Record excerpts –
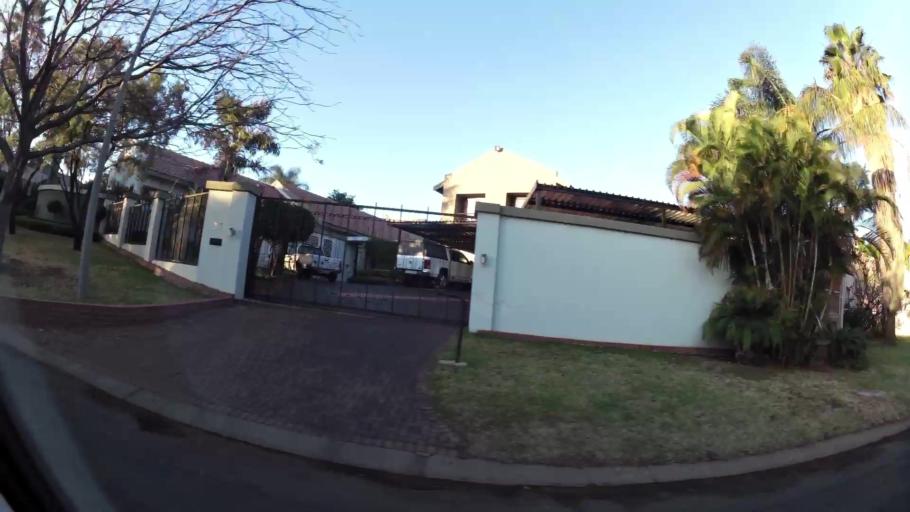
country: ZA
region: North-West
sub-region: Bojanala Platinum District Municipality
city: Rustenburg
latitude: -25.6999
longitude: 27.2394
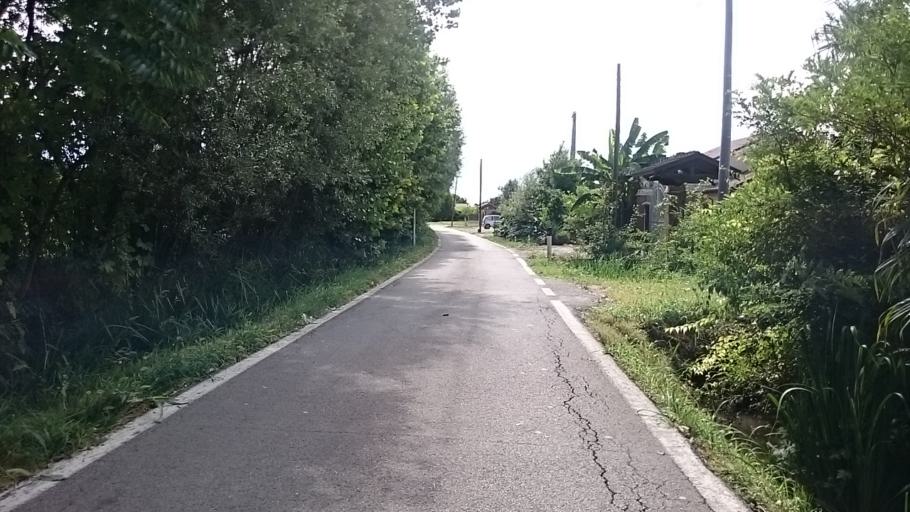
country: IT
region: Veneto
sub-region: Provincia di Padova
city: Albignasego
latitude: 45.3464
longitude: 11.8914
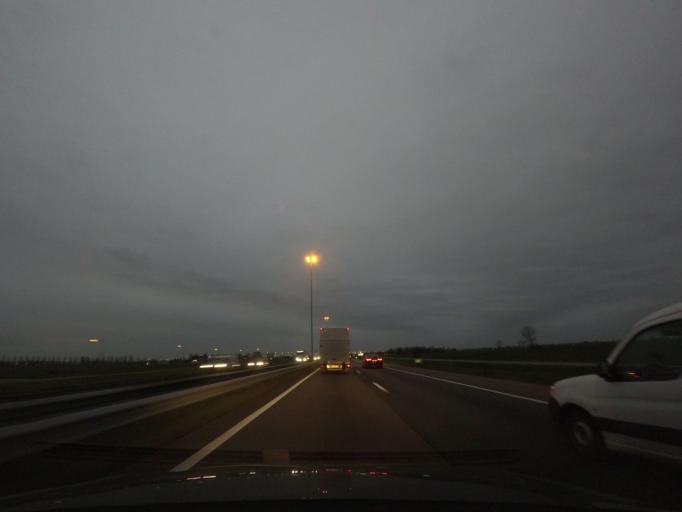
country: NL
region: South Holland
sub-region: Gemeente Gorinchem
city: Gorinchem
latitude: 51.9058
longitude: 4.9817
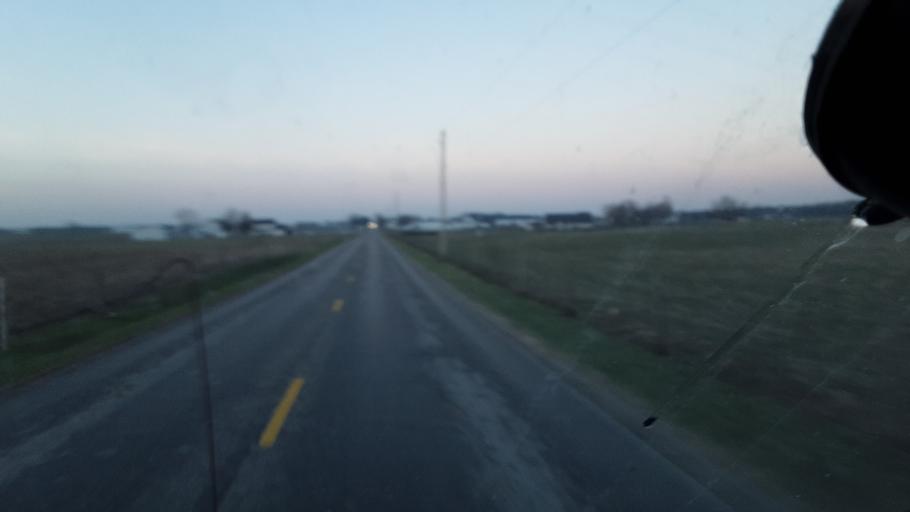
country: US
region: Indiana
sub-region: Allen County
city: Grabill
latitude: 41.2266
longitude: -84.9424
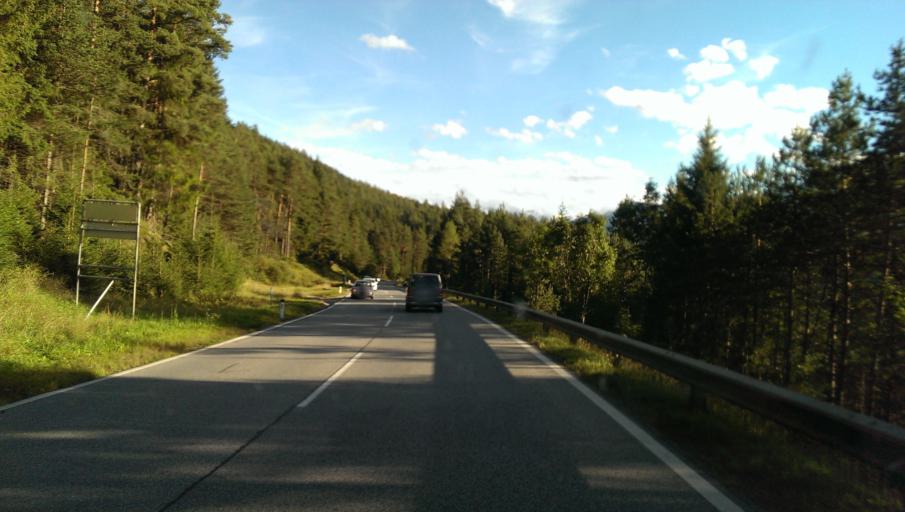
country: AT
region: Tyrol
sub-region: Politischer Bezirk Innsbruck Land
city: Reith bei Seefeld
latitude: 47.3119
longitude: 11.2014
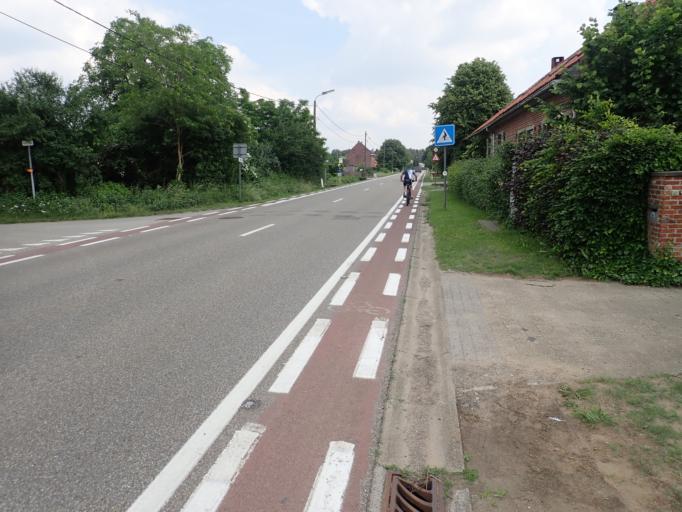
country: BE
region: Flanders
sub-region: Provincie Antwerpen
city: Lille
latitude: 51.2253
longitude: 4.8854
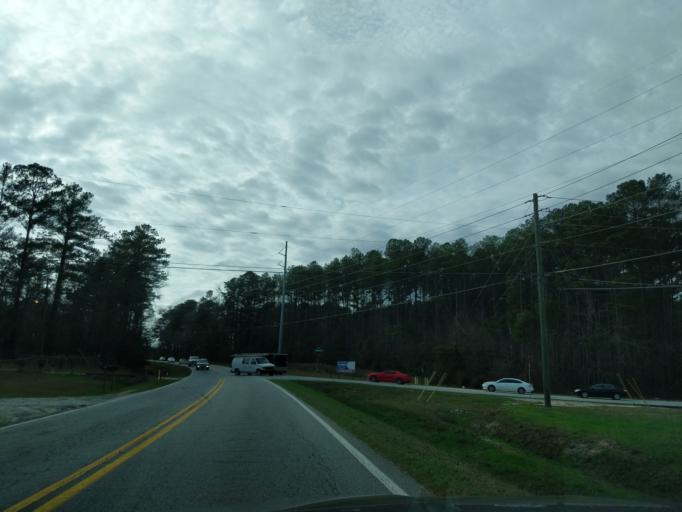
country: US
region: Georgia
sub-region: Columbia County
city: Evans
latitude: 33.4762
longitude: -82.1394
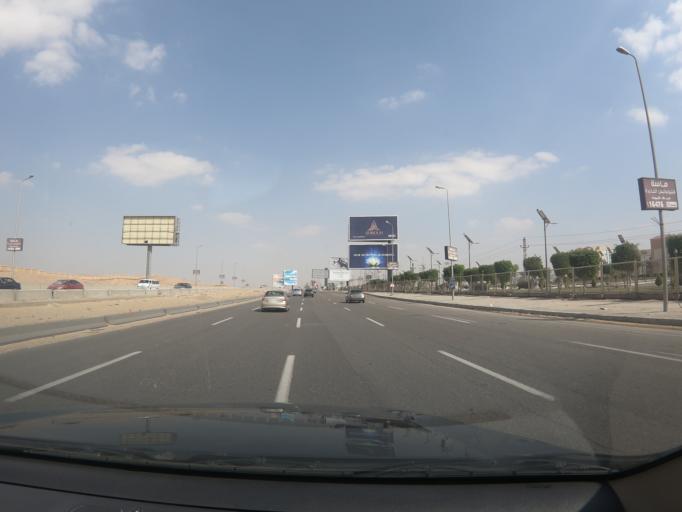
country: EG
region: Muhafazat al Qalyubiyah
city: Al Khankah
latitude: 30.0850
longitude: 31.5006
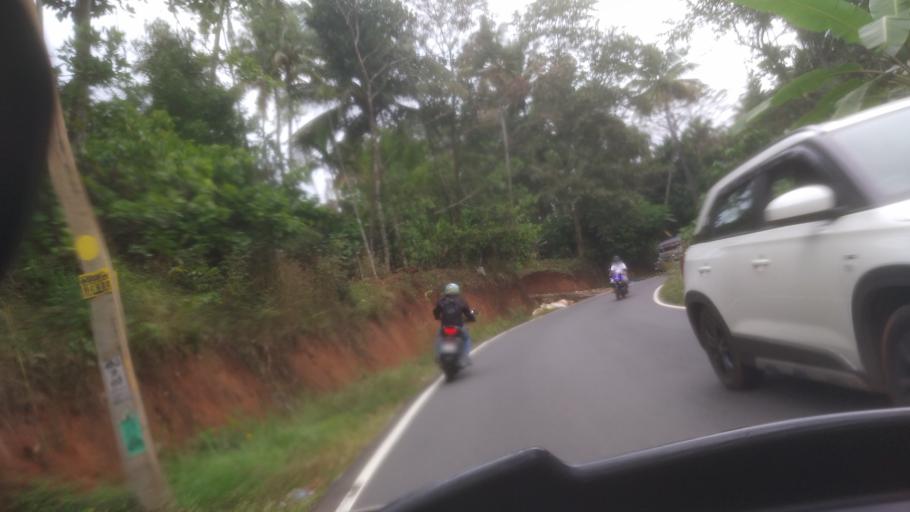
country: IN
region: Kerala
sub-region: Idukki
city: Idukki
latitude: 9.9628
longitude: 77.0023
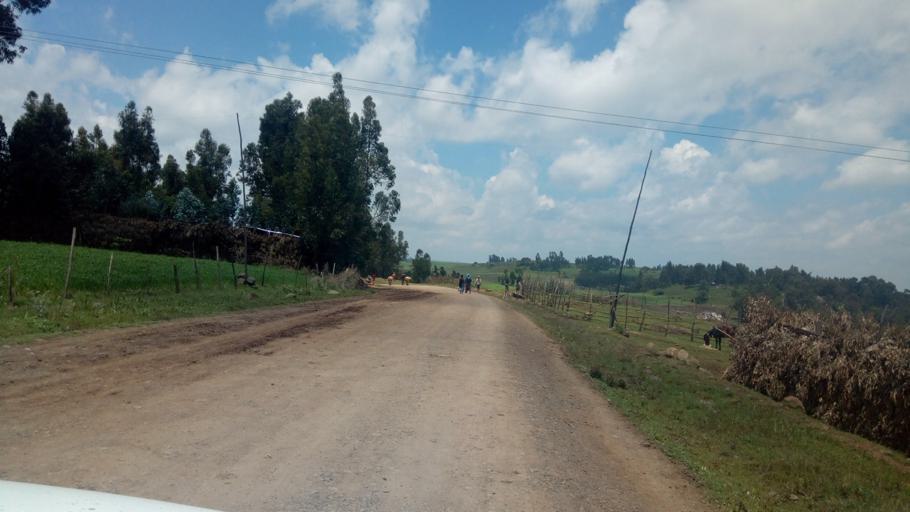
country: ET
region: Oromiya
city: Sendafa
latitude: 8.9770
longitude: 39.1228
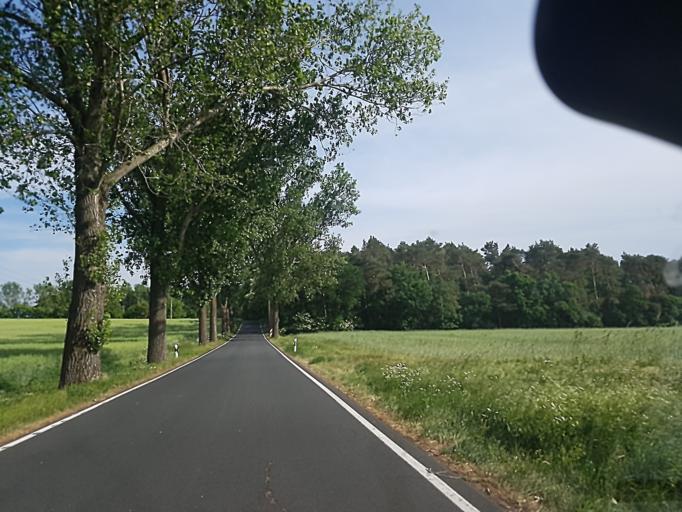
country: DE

Task statement – Convert every line of the material above into a JSON list of strings, one string per line, skipping any blank lines. Leave the pictures out.

Output of the task –
[
  "country: ZA",
  "region: North-West",
  "sub-region: Bojanala Platinum District Municipality",
  "city: Rustenburg",
  "latitude: -25.6999",
  "longitude: 27.2394",
  "country: IT",
  "region: Veneto",
  "sub-region: Provincia di Padova",
  "city: Albignasego",
  "latitude: 45.3464",
  "longitude: 11.8914",
  "country: NL",
  "region: South Holland",
  "sub-region: Gemeente Gorinchem",
  "city: Gorinchem",
  "latitude: 51.9058",
  "longitude: 4.9817",
  "country: US",
  "region: Indiana",
  "sub-region: Allen County",
  "city: Grabill",
  "latitude: 41.2266",
  "longitude: -84.9424",
  "country: AT",
  "region: Tyrol",
  "sub-region: Politischer Bezirk Innsbruck Land",
  "city: Reith bei Seefeld",
  "latitude: 47.3119",
  "longitude: 11.2014",
  "country: BE",
  "region: Flanders",
  "sub-region: Provincie Antwerpen",
  "city: Lille",
  "latitude: 51.2253",
  "longitude: 4.8854",
  "country: US",
  "region: Georgia",
  "sub-region: Columbia County",
  "city: Evans",
  "latitude: 33.4762",
  "longitude: -82.1394",
  "country: EG",
  "region: Muhafazat al Qalyubiyah",
  "city: Al Khankah",
  "latitude: 30.0850",
  "longitude: 31.5006",
  "country: IN",
  "region: Kerala",
  "sub-region: Idukki",
  "city: Idukki",
  "latitude: 9.9628",
  "longitude: 77.0023",
  "country: ET",
  "region: Oromiya",
  "city: Sendafa",
  "latitude: 8.9770",
  "longitude: 39.1228",
  "country: DE"
]